Does the Hartree Fock energy of a virtual orbital fulfill the virial theorem?

The virial theorem does not hold for orbital energies separately. Remember that

$$ 2\langle T\rangle=k\langle V\rangle $$

holds only for homogeneous degree $k$ potentials of form $V\sim x^k$ or $V\sim r^k$ ($k=-1$ for the Coulomb potential).

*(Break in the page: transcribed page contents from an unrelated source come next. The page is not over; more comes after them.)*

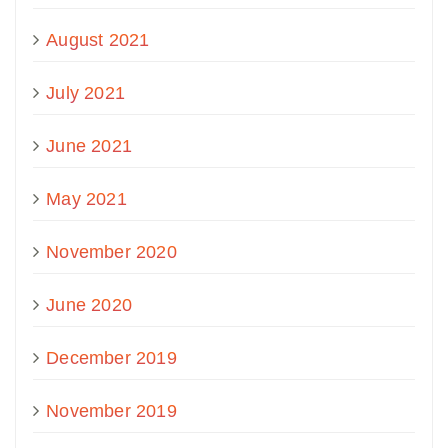
August 2021
July 2021
June 2021
May 2021
November 2020
June 2020
December 2019
November 2019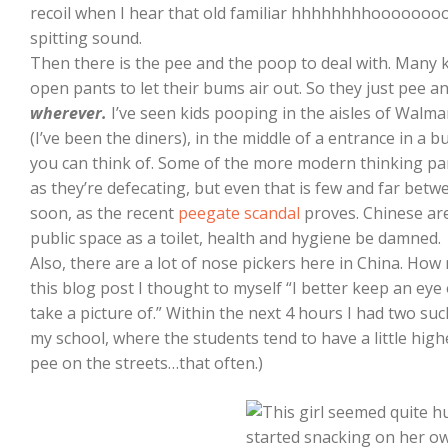
recoil when I hear that old familiar hhhhhhhhooooooo
spitting sound.
Then there is the pee and the poop to deal with. Many kid
open pants to let their bums air out. So they just pee 
wherever.
I’ve seen kids pooping in the aisles of Walma
(I’ve been the diners), in the middle of a entrance in a 
you can think of. Some of the more modern thinking par
as they’re defecating, but even that is few and far bet
soon, as the recent
peegate scandal
proves. Chinese are
public space as a toilet, health and hygiene be damned.
Also, there are a lot of nose pickers here in China. How
this blog post I thought to myself “I better keep an ey
take a picture of.” Within the next 4 hours I had two su
my school, where the students tend to have a little highe
pee on the streets…that often.)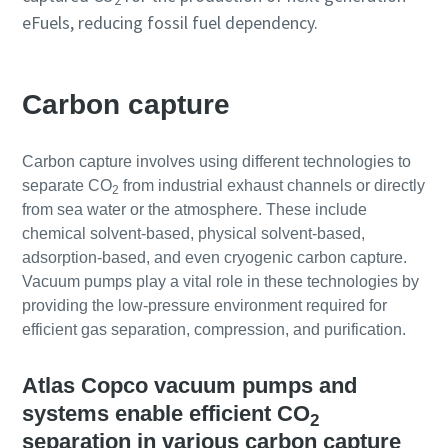
2
eFuels, reducing fossil fuel dependency.
Carbon capture
Carbon capture involves using different technologies to
separate CO
from industrial exhaust channels or directly
2
from sea water or the atmosphere. These include
chemical solvent-based, physical solvent-based,
adsorption-based, and even cryogenic carbon capture.
Vacuum pumps play a vital role in these technologies by
providing the low-pressure environment required for
efficient gas separation, compression, and purification.
Atlas Copco vacuum pumps and
systems enable efficient CO
2
separation in various carbon capture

However, the potential felt by the separate electrons in the HF scheme is absolutely not of this form (it is not even a local potential in general).

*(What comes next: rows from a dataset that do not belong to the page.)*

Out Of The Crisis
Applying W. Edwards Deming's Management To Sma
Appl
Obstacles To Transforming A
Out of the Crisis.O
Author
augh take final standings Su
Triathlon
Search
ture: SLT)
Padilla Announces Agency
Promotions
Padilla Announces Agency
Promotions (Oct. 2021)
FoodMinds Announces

As a simple example, think of a He-like atom, whose occupied spatial orbital satisfies

$$ \left[ -\frac{\hbar^2}{2m}\nabla^2 -\frac{Z_{\text{eff}}(r)e^2}{4\pi\epsilon_0r} \right]\chi_{\text{HF}}(r)=\varepsilon_{\text{HF}}\chi_{\text{HF}}(r) \ , $$ where $$ Z_{\text{eff}}(r) = Z-r\int_0^{\infty}\mathrm{d}r'r'^2 \frac{|\chi_{\text{HF}}(r')|^2}{r_>} \ , $$ and $r_{>}=\text{max}(r,r')$. In this simple case of a two-electron singlet state, the HF potential is actually local (as there is no exchange interaction between different spins), but its form is not of $r^k$, so the virial theorem does not say anything useful here (you could show that $Z_{\text{eff}}(r)$ is roughly an exponential-like function interpolating between $Z_{\text{eff}}(0)=Z$ and $Z_{\text{eff}}(\infty)=Z-1$).

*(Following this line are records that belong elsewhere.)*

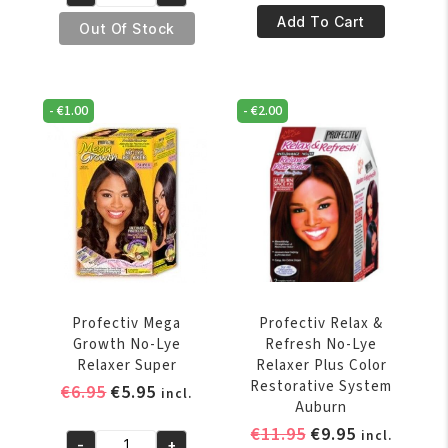
was:
is:
€6.95.
€5.95.
Profectiv
Mega
€14.95.
€12.95.
Add To Cart
Mega
Out Of Stock
Growth
Growth
No-
No-
Lye
Lye
Relaxer
-
€
1.00
-
€
2.00
Relaxer
Regular
6
quantity
Touch-
Ups
Application
Super
quantity
Profectiv Mega
Profectiv Relax &
Growth No-Lye
Refresh No-Lye
Relaxer Super
Relaxer Plus Color
Restorative System
Original
Current
€
6.95
€
5.95
incl.
Auburn
price
price
Original
Current
€
11.95
€
9.95
incl.
was:
is:
-
+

Some numerical results for He ($Z=2$): $$ E_{\text{HF}}\approx -2.862 \, E_h \ , $$ $$ \langle T\rangle_{\text{HF}}\approx 2.862 \, E_h \ , $$ $$ \varepsilon_{\text{HF}}\approx-0.918 \, E_h \ . $$ As you can see, the virial theorem holds for the total energy and kinetic energy, but $\varepsilon_{\text{HF}}\neq-\frac{1}{2}\langle T\rangle_{\text{HF}}$ (the kinetic energy of a single electron is half of the total kinetic energy, hence the factor of $1/2$). Based on the above, there is no reason to expect anything different for virtual orbitals either.

Also, please note that the HF energy is $not$ the sum of occupied orbital energies, as half of the electron-electron interaction must be subtracted in order to avoid double counting.

One more remark: your question seems to imply that (total) energies obtained from a variational procedure always satisfy the virial theorem, which, however, is not true. Such results typically hold for coordinate-scaling variational calculations, where the energy calculated with trial function $\Phi(\vec{r}_1,...,\vec{r}_N)$ is improved by the following scaling: $$ \Phi(\vec{r}_1,...,\vec{r}_N) \rightarrow \Phi_{\lambda}(\vec{r}_1,...,\vec{r}_N)= \Phi(\lambda\vec{r}_1,...,\lambda\vec{r}_N) \ \ \ \ (\lambda>0) \ , $$ $$ E(\lambda)=\frac{\langle\Phi_{\lambda}|H|\Phi_{\lambda}\rangle} {\langle\Phi_{\lambda}|\Phi_{\lambda}\rangle} \ , $$ $$ \frac{\partial}{\partial\lambda}E(\lambda)\Big|_{\lambda=\lambda_{\text{opt}}}=0 \ \ \ , \ \ \ E_{\text{opt}}=E(\lambda_{\text{opt}}) \ . $$ Other kinds of trial functions (like e.g. a linear variational Ansatz) in general do not satisfy the virial theorem. This is the reason why the "exact" HF energy (that is, HF in the complete basis set limit) satisfies the virial theorem, but the LCAO HF energy (calculated with a finite number of fixed basis functions) does not.

(For molecules in the Born-Oppenheimer approximation, the virial theorem only holds in the equilibrium geometry.)